* Prompt *
Filter the entries down to the lines containing "disparate", and copy those lines.

+++ Input material +++

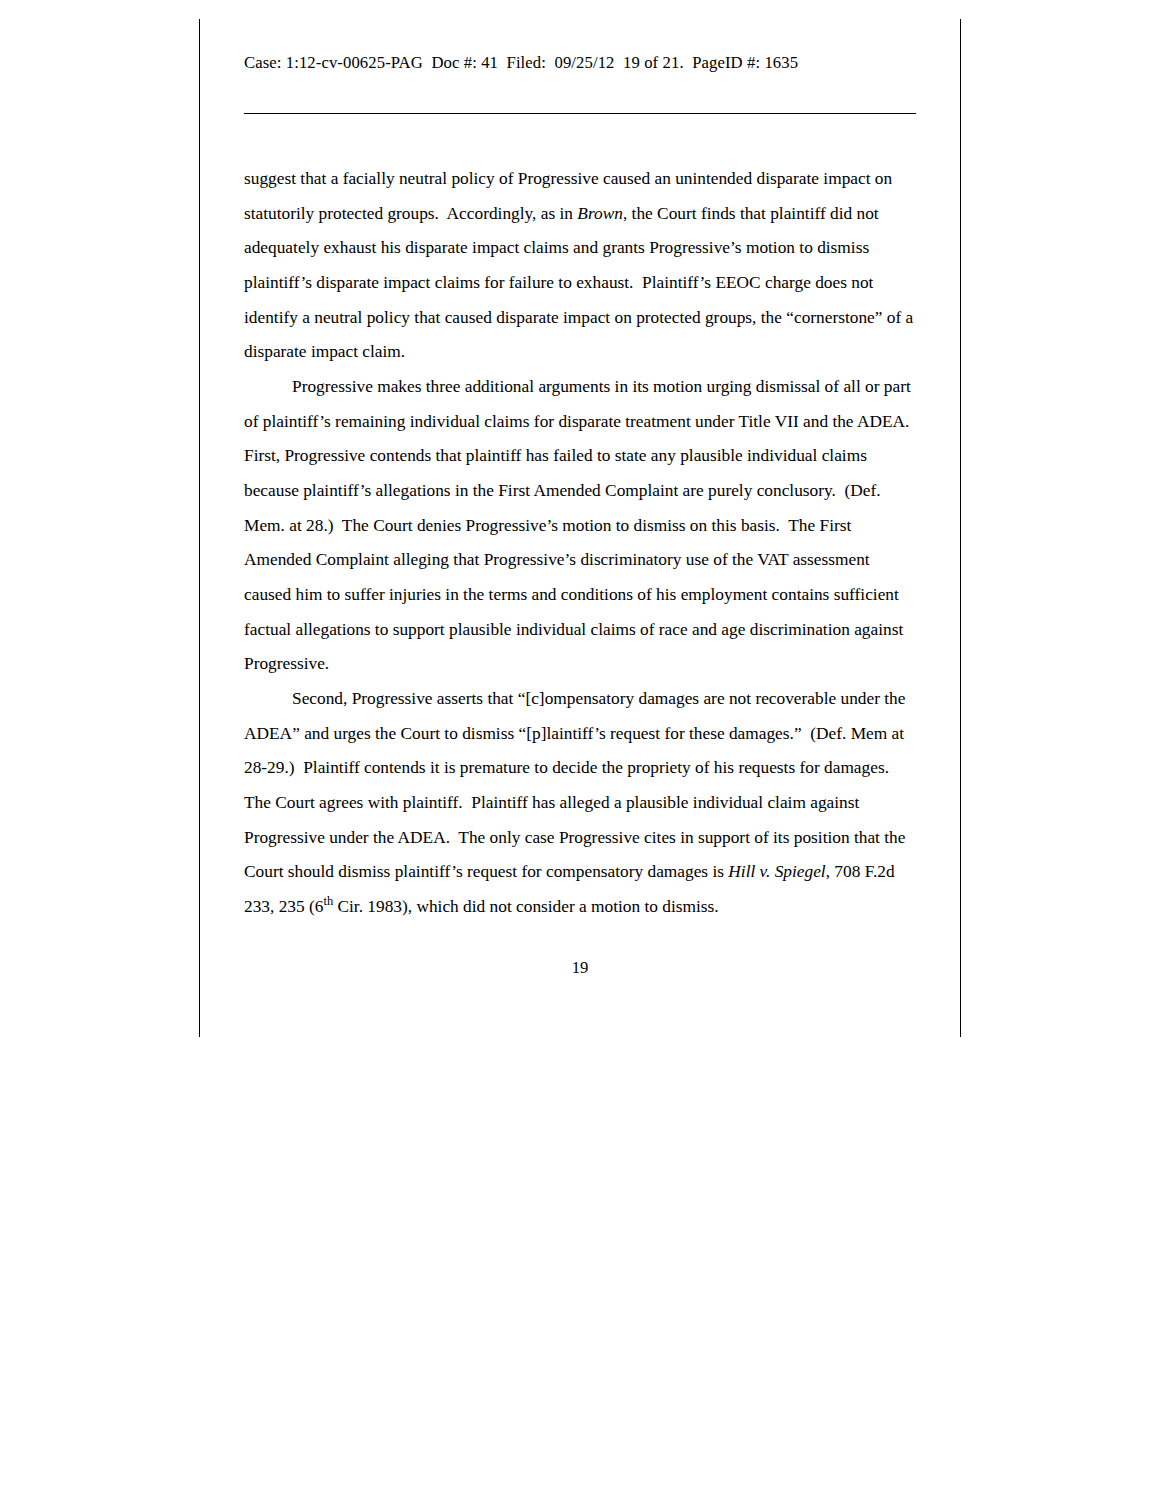Case: 1:12-cv-00625-PAG Doc #: 41 Filed: 09/25/12 19 of 21. PageID #: 1635
suggest that a facially neutral policy of Progressive caused an unintended disparate impact on statutorily protected groups. Accordingly, as in Brown, the Court finds that plaintiff did not adequately exhaust his disparate impact claims and grants Progressive’s motion to dismiss plaintiff’s disparate impact claims for failure to exhaust. Plaintiff’s EEOC charge does not identify a neutral policy that caused disparate impact on protected groups, the “cornerstone” of a disparate impact claim.
Progressive makes three additional arguments in its motion urging dismissal of all or part of plaintiff’s remaining individual claims for disparate treatment under Title VII and the ADEA. First, Progressive contends that plaintiff has failed to state any plausible individual claims because plaintiff’s allegations in the First Amended Complaint are purely conclusory. (Def. Mem. at 28.) The Court denies Progressive’s motion to dismiss on this basis. The First Amended Complaint alleging that Progressive’s discriminatory use of the VAT assessment caused him to suffer injuries in the terms and conditions of his employment contains sufficient factual allegations to support plausible individual claims of race and age discrimination against Progressive.
Second, Progressive asserts that “[c]ompensatory damages are not recoverable under the ADEA” and urges the Court to dismiss “[p]laintiff’s request for these damages.” (Def. Mem at 28-29.) Plaintiff contends it is premature to decide the propriety of his requests for damages. The Court agrees with plaintiff. Plaintiff has alleged a plausible individual claim against Progressive under the ADEA. The only case Progressive cites in support of its position that the Court should dismiss plaintiff’s request for compensatory damages is Hill v. Spiegel, 708 F.2d 233, 235 (6th Cir. 1983), which did not consider a motion to dismiss.
19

+++

* Solution *
suggest that a facially neutral policy of Progressive caused an unintended disparate impact on statutorily protected groups. Accordingly, as in Brown, the Court finds that plaintiff did not adequately exhaust his disparate impact claims and grants Progressive’s motion to dismiss plaintiff’s disparate impact claims for failure to exhaust. Plaintiff’s EEOC charge does not identify a neutral policy that caused disparate impact on protected groups, the “cornerstone” of a disparate impact claim.
Progressive makes three additional arguments in its motion urging dismissal of all or part of plaintiff’s remaining individual claims for disparate treatment under Title VII and the ADEA. First, Progressive contends that plaintiff has failed to state any plausible individual claims because plaintiff’s allegations in the First Amended Complaint are purely conclusory. (Def. Mem. at 28.) The Court denies Progressive’s motion to dismiss on this basis. The First Amended Complaint alleging that Progressive’s discriminatory use of the VAT assessment caused him to suffer injuries in the terms and conditions of his employment contains sufficient factual allegations to support plausible individual claims of race and age discrimination against Progressive.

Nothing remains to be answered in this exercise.